### Problem to work on
Format every line of the material below as a two-column Markdown table headed "Row" and "Line". Number the rows in order and omit any blank lines.

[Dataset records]
--- begin ---
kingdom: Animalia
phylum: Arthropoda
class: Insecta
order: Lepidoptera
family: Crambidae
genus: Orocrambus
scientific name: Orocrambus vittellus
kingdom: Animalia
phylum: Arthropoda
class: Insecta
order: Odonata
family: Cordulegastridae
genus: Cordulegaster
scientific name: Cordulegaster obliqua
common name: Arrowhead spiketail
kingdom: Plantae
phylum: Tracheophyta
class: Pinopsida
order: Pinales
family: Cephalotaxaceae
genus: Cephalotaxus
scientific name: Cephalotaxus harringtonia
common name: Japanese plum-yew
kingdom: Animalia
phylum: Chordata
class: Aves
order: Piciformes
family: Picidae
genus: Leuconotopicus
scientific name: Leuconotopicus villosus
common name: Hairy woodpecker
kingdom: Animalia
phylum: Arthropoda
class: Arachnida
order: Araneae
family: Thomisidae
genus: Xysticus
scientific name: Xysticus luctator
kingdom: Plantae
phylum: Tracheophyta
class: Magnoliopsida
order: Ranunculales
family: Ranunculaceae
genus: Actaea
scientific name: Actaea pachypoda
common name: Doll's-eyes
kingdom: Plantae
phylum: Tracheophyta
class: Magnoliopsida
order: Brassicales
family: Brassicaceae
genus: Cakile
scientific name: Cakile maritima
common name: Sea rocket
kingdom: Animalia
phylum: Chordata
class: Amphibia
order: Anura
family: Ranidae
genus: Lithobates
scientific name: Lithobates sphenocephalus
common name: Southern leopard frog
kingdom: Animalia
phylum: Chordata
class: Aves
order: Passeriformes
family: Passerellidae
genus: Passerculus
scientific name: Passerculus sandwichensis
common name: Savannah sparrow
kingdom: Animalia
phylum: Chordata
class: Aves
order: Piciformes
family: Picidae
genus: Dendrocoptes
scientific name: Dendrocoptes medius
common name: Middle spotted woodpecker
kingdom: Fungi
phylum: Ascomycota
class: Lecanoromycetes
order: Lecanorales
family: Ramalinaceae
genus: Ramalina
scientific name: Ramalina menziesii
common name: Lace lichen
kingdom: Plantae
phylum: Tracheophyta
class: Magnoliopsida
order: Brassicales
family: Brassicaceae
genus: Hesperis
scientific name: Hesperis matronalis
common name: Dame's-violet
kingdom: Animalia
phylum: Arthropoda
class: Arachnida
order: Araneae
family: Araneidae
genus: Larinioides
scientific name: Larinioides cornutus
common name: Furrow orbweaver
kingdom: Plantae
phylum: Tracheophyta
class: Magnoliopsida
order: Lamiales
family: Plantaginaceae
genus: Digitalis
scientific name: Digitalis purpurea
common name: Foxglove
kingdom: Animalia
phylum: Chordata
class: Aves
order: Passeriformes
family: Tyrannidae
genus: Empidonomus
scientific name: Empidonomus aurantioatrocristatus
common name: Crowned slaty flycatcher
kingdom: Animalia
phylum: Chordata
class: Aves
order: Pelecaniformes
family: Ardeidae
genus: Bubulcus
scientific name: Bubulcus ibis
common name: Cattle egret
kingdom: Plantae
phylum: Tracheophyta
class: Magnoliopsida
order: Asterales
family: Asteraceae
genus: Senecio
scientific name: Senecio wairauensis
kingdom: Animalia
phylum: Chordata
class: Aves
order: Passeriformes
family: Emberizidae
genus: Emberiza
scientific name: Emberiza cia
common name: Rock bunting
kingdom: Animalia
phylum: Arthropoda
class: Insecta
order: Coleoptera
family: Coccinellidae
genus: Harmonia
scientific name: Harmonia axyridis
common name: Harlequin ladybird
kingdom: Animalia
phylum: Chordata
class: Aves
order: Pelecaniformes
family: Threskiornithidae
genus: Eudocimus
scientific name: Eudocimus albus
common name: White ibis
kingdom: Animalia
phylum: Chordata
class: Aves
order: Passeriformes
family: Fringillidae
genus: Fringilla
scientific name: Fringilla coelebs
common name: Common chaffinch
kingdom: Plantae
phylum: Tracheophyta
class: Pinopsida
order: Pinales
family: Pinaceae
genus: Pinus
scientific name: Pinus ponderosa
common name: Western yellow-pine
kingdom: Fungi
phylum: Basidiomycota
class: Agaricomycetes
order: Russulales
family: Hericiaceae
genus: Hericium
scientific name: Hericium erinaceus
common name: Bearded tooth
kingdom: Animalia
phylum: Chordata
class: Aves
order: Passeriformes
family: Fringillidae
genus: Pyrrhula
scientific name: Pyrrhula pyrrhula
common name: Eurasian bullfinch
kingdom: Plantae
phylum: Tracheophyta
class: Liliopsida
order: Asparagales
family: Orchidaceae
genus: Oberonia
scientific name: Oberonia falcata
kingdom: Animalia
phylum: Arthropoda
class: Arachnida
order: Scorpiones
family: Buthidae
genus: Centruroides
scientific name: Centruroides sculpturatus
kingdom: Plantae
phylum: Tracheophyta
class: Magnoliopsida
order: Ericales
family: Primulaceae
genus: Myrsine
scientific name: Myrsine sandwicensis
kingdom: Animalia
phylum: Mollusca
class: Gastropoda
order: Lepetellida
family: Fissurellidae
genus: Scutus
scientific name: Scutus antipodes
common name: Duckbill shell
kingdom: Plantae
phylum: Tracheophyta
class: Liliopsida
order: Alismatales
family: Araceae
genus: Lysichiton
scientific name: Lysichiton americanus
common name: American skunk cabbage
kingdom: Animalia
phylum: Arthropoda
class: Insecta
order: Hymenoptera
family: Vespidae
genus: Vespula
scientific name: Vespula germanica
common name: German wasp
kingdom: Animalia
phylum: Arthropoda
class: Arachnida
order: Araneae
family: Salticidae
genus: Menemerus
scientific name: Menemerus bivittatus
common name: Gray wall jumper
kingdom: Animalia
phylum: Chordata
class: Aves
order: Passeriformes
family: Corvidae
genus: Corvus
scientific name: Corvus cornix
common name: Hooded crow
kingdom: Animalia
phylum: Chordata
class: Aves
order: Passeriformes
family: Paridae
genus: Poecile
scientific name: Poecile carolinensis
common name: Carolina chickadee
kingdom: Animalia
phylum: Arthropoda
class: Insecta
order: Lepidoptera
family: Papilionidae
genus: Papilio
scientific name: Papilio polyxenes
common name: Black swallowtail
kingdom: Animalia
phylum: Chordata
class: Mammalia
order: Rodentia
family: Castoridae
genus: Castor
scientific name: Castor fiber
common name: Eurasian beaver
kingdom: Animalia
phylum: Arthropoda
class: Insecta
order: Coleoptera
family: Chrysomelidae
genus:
--- end ---
### Answer to this problem
| Row | Line |
|---|---|
| 1 | kingdom: Animalia |
| 2 | phylum: Arthropoda |
| 3 | class: Insecta |
| 4 | order: Lepidoptera |
| 5 | family: Crambidae |
| 6 | genus: Orocrambus |
| 7 | scientific name: Orocrambus vittellus |
| 8 | kingdom: Animalia |
| 9 | phylum: Arthropoda |
| 10 | class: Insecta |
| 11 | order: Odonata |
| 12 | family: Cordulegastridae |
| 13 | genus: Cordulegaster |
| 14 | scientific name: Cordulegaster obliqua |
| 15 | common name: Arrowhead spiketail |
| 16 | kingdom: Plantae |
| 17 | phylum: Tracheophyta |
| 18 | class: Pinopsida |
| 19 | order: Pinales |
| 20 | family: Cephalotaxaceae |
| 21 | genus: Cephalotaxus |
| 22 | scientific name: Cephalotaxus harringtonia |
| 23 | common name: Japanese plum-yew |
| 24 | kingdom: Animalia |
| 25 | phylum: Chordata |
| 26 | class: Aves |
| 27 | order: Piciformes |
| 28 | family: Picidae |
| 29 | genus: Leuconotopicus |
| 30 | scientific name: Leuconotopicus villosus |
| 31 | common name: Hairy woodpecker |
| 32 | kingdom: Animalia |
| 33 | phylum: Arthropoda |
| 34 | class: Arachnida |
| 35 | order: Araneae |
| 36 | family: Thomisidae |
| 37 | genus: Xysticus |
| 38 | scientific name: Xysticus luctator |
| 39 | kingdom: Plantae |
| 40 | phylum: Tracheophyta |
| 41 | class: Magnoliopsida |
| 42 | order: Ranunculales |
| 43 | family: Ranunculaceae |
| 44 | genus: Actaea |
| 45 | scientific name: Actaea pachypoda |
| 46 | common name: Doll's-eyes |
| 47 | kingdom: Plantae |
| 48 | phylum: Tracheophyta |
| 49 | class: Magnoliopsida |
| 50 | order: Brassicales |
| 51 | family: Brassicaceae |
| 52 | genus: Cakile |
| 53 | scientific name: Cakile maritima |
| 54 | common name: Sea rocket |
| 55 | kingdom: Animalia |
| 56 | phylum: Chordata |
| 57 | class: Amphibia |
| 58 | order: Anura |
| 59 | family: Ranidae |
| 60 | genus: Lithobates |
| 61 | scientific name: Lithobates sphenocephalus |
| 62 | common name: Southern leopard frog |
| 63 | kingdom: Animalia |
| 64 | phylum: Chordata |
| 65 | class: Aves |
| 66 | order: Passeriformes |
| 67 | family: Passerellidae |
| 68 | genus: Passerculus |
| 69 | scientific name: Passerculus sandwichensis |
| 70 | common name: Savannah sparrow |
| 71 | kingdom: Animalia |
| 72 | phylum: Chordata |
| 73 | class: Aves |
| 74 | order: Piciformes |
| 75 | family: Picidae |
| 76 | genus: Dendrocoptes |
| 77 | scientific name: Dendrocoptes medius |
| 78 | common name: Middle spotted woodpecker |
| 79 | kingdom: Fungi |
| 80 | phylum: Ascomycota |
| 81 | class: Lecanoromycetes |
| 82 | order: Lecanorales |
| 83 | family: Ramalinaceae |
| 84 | genus: Ramalina |
| 85 | scientific name: Ramalina menziesii |
| 86 | common name: Lace lichen |
| 87 | kingdom: Plantae |
| 88 | phylum: Tracheophyta |
| 89 | class: Magnoliopsida |
| 90 | order: Brassicales |
| 91 | family: Brassicaceae |
| 92 | genus: Hesperis |
| 93 | scientific name: Hesperis matronalis |
| 94 | common name: Dame's-violet |
| 95 | kingdom: Animalia |
| 96 | phylum: Arthropoda |
| 97 | class: Arachnida |
| 98 | order: Araneae |
| 99 | family: Araneidae |
| 100 | genus: Larinioides |
| 101 | scientific name: Larinioides cornutus |
| 102 | common name: Furrow orbweaver |
| 103 | kingdom: Plantae |
| 104 | phylum: Tracheophyta |
| 105 | class: Magnoliopsida |
| 106 | order: Lamiales |
| 107 | family: Plantaginaceae |
| 108 | genus: Digitalis |
| 109 | scientific name: Digitalis purpurea |
| 110 | common name: Foxglove |
| 111 | kingdom: Animalia |
| 112 | phylum: Chordata |
| 113 | class: Aves |
| 114 | order: Passeriformes |
| 115 | family: Tyrannidae |
| 116 | genus: Empidonomus |
| 117 | scientific name: Empidonomus aurantioatrocristatus |
| 118 | common name: Crowned slaty flycatcher |
| 119 | kingdom: Animalia |
| 120 | phylum: Chordata |
| 121 | class: Aves |
| 122 | order: Pelecaniformes |
| 123 | family: Ardeidae |
| 124 | genus: Bubulcus |
| 125 | scientific name: Bubulcus ibis |
| 126 | common name: Cattle egret |
| 127 | kingdom: Plantae |
| 128 | phylum: Tracheophyta |
| 129 | class: Magnoliopsida |
| 130 | order: Asterales |
| 131 | family: Asteraceae |
| 132 | genus: Senecio |
| 133 | scientific name: Senecio wairauensis |
| 134 | kingdom: Animalia |
| 135 | phylum: Chordata |
| 136 | class: Aves |
| 137 | order: Passeriformes |
| 138 | family: Emberizidae |
| 139 | genus: Emberiza |
| 140 | scientific name: Emberiza cia |
| 141 | common name: Rock bunting |
| 142 | kingdom: Animalia |
| 143 | phylum: Arthropoda |
| 144 | class: Insecta |
| 145 | order: Coleoptera |
| 146 | family: Coccinellidae |
| 147 | genus: Harmonia |
| 148 | scientific name: Harmonia axyridis |
| 149 | common name: Harlequin ladybird |
| 150 | kingdom: Animalia |
| 151 | phylum: Chordata |
| 152 | class: Aves |
| 153 | order: Pelecaniformes |
| 154 | family: Threskiornithidae |
| 155 | genus: Eudocimus |
| 156 | scientific name: Eudocimus albus |
| 157 | common name: White ibis |
| 158 | kingdom: Animalia |
| 159 | phylum: Chordata |
| 160 | class: Aves |
| 161 | order: Passeriformes |
| 162 | family: Fringillidae |
| 163 | genus: Fringilla |
| 164 | scientific name: Fringilla coelebs |
| 165 | common name: Common chaffinch |
| 166 | kingdom: Plantae |
| 167 | phylum: Tracheophyta |
| 168 | class: Pinopsida |
| 169 | order: Pinales |
| 170 | family: Pinaceae |
| 171 | genus: Pinus |
| 172 | scientific name: Pinus ponderosa |
| 173 | common name: Western yellow-pine |
| 174 | kingdom: Fungi |
| 175 | phylum: Basidiomycota |
| 176 | class: Agaricomycetes |
| 177 | order: Russulales |
| 178 | family: Hericiaceae |
| 179 | genus: Hericium |
| 180 | scientific name: Hericium erinaceus |
| 181 | common name: Bearded tooth |
| 182 | kingdom: Animalia |
| 183 | phylum: Chordata |
| 184 | class: Aves |
| 185 | order: Passeriformes |
| 186 | family: Fringillidae |
| 187 | genus: Pyrrhula |
| 188 | scientific name: Pyrrhula pyrrhula |
| 189 | common name: Eurasian bullfinch |
| 190 | kingdom: Plantae |
| 191 | phylum: Tracheophyta |
| 192 | class: Liliopsida |
| 193 | order: Asparagales |
| 194 | family: Orchidaceae |
| 195 | genus: Oberonia |
| 196 | scientific name: Oberonia falcata |
| 197 | kingdom: Animalia |
| 198 | phylum: Arthropoda |
| 199 | class: Arachnida |
| 200 | order: Scorpiones |
| 201 | family: Buthidae |
| 202 | genus: Centruroides |
| 203 | scientific name: Centruroides sculpturatus |
| 204 | kingdom: Plantae |
| 205 | phylum: Tracheophyta |
| 206 | class: Magnoliopsida |
| 207 | order: Ericales |
| 208 | family: Primulaceae |
| 209 | genus: Myrsine |
| 210 | scientific name: Myrsine sandwicensis |
| 211 | kingdom: Animalia |
| 212 | phylum: Mollusca |
| 213 | class: Gastropoda |
| 214 | order: Lepetellida |
| 215 | family: Fissurellidae |
| 216 | genus: Scutus |
| 217 | scientific name: Scutus antipodes |
| 218 | common name: Duckbill shell |
| 219 | kingdom: Plantae |
| 220 | phylum: Tracheophyta |
| 221 | class: Liliopsida |
| 222 | order: Alismatales |
| 223 | family: Araceae |
| 224 | genus: Lysichiton |
| 225 | scientific name: Lysichiton americanus |
| 226 | common name: American skunk cabbage |
| 227 | kingdom: Animalia |
| 228 | phylum: Arthropoda |
| 229 | class: Insecta |
| 230 | order: Hymenoptera |
| 231 | family: Vespidae |
| 232 | genus: Vespula |
| 233 | scientific name: Vespula germanica |
| 234 | common name: German wasp |
| 235 | kingdom: Animalia |
| 236 | phylum: Arthropoda |
| 237 | class: Arachnida |
| 238 | order: Araneae |
| 239 | family: Salticidae |
| 240 | genus: Menemerus |
| 241 | scientific name: Menemerus bivittatus |
| 242 | common name: Gray wall jumper |
| 243 | kingdom: Animalia |
| 244 | phylum: Chordata |
| 245 | class: Aves |
| 246 | order: Passeriformes |
| 247 | family: Corvidae |
| 248 | genus: Corvus |
| 249 | scientific name: Corvus cornix |
| 250 | common name: Hooded crow |
| 251 | kingdom: Animalia |
| 252 | phylum: Chordata |
| 253 | class: Aves |
| 254 | order: Passeriformes |
| 255 | family: Paridae |
| 256 | genus: Poecile |
| 257 | scientific name: Poecile carolinensis |
| 258 | common name: Carolina chickadee |
| 259 | kingdom: Animalia |
| 260 | phylum: Arthropoda |
| 261 | class: Insecta |
| 262 | order: Lepidoptera |
| 263 | family: Papilionidae |
| 264 | genus: Papilio |
| 265 | scientific name: Papilio polyxenes |
| 266 | common name: Black swallowtail |
| 267 | kingdom: Animalia |
| 268 | phylum: Chordata |
| 269 | class: Mammalia |
| 270 | order: Rodentia |
| 271 | family: Castoridae |
| 272 | genus: Castor |
| 273 | scientific name: Castor fiber |
| 274 | common name: Eurasian beaver |
| 275 | kingdom: Animalia |
| 276 | phylum: Arthropoda |
| 277 | class: Insecta |
| 278 | order: Coleoptera |
| 279 | family: Chrysomelidae |
| 280 | genus: |